Do Your Best
Simple concepts, put into courageous action=amazing outcomes.
Thinking on February’s challenge to myself to cultivate more self-compassion, I jumped straight to #4. And here are the words I found: “Regardless of the quality, keep doing your best — no more and no less than your best. If you try too hard to do more than your best, you will spend more energy than is needed and in the end your best will not be enough. When you overdo, you deplete your body and go against yourself, and it will take you longer to accomplish your goal. But if you do less than your best, you subject yourself to frustrations, self-judgment, guilt, and regrets. Just do your best — in any circumstance of life. It doesn’t matter if you are sick or tired, if you always do your best there is no way you can judge yourself. And if you don’t judge yourself there is no way you are going to suffer from guilt, blame, and self-punishment. By always doing your best, you will break a big spell that you have been under.”

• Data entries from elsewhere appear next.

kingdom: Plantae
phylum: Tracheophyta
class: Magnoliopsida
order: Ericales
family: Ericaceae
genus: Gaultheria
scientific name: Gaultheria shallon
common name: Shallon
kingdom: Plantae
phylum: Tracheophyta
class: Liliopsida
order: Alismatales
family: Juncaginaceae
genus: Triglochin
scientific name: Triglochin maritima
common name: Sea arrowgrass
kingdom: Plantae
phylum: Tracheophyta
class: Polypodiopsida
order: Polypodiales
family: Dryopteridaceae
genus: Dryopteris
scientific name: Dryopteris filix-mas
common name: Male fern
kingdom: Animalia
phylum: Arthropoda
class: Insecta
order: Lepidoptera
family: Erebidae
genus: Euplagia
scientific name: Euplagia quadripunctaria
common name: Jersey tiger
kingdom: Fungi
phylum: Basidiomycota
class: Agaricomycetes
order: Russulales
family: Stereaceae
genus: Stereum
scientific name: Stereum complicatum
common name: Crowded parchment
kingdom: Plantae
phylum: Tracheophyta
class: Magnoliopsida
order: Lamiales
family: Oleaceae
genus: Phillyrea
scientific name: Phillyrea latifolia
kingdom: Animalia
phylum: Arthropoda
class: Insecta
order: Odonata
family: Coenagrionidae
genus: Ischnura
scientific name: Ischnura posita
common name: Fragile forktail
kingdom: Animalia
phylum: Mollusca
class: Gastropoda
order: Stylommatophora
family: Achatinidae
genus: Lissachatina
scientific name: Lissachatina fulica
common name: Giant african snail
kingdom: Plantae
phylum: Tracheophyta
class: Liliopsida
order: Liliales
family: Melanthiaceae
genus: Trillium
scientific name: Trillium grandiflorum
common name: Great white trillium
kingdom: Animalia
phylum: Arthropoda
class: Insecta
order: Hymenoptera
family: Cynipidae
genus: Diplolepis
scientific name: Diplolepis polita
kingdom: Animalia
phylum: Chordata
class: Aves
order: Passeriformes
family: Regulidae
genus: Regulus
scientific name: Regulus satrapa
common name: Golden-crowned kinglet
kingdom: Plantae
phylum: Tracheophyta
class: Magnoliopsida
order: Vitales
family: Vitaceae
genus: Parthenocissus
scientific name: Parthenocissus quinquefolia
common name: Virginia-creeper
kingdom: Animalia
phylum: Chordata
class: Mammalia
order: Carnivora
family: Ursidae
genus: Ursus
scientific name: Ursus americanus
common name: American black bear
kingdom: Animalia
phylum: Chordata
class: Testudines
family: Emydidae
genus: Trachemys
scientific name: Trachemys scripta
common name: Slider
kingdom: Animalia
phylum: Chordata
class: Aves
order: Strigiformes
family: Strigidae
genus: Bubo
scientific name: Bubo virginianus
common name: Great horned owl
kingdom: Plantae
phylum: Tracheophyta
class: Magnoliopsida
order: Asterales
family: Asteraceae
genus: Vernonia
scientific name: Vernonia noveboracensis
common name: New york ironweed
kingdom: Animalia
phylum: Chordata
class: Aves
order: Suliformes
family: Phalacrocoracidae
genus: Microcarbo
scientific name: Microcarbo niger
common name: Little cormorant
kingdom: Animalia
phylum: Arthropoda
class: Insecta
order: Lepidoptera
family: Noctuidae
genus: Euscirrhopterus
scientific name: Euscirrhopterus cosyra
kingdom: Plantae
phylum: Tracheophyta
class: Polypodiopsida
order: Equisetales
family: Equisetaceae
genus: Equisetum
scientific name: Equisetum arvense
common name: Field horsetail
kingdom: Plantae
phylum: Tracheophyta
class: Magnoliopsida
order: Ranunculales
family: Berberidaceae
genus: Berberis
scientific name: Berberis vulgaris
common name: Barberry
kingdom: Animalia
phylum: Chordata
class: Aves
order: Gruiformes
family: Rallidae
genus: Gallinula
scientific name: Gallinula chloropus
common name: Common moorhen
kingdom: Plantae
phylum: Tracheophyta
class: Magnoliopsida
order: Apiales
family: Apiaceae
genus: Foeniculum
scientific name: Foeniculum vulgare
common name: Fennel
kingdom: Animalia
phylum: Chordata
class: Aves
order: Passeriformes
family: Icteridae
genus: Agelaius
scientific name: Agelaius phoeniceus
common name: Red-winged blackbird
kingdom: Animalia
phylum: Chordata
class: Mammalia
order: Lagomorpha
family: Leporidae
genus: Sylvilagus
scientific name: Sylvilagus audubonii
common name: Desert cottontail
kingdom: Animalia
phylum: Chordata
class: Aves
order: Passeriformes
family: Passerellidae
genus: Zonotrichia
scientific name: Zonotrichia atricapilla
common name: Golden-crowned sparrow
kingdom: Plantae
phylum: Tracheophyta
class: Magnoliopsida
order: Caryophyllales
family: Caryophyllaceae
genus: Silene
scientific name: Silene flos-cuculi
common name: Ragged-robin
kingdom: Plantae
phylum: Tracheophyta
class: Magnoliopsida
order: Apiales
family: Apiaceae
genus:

To me, these thoughts are balm to the wounds of perfectionism that I have self-inflicted over the years. Perfect is unattainable and far exceeds my true best. No wonder the pursuit of perfection is so exhausting! And to expect more than my best at any given moment is hardly self-compassionate. When I am tired or sick, my best will be less than when I am refreshed and healthy. And I shouldn’t beat myself up over that. When I am new to a practice or habit, my best will be less than when I gather more skill or knowledge. And that’s quite alright. And, perhaps most freeing to me — my best will NEVER be the same as anyone else’s best. So stop comparing! And stop judging, for that matter. I can never truly know when someone is giving me the best they can for the moment and when they are not.
Being the best I can be already feels better than trying to be perfect. How about you?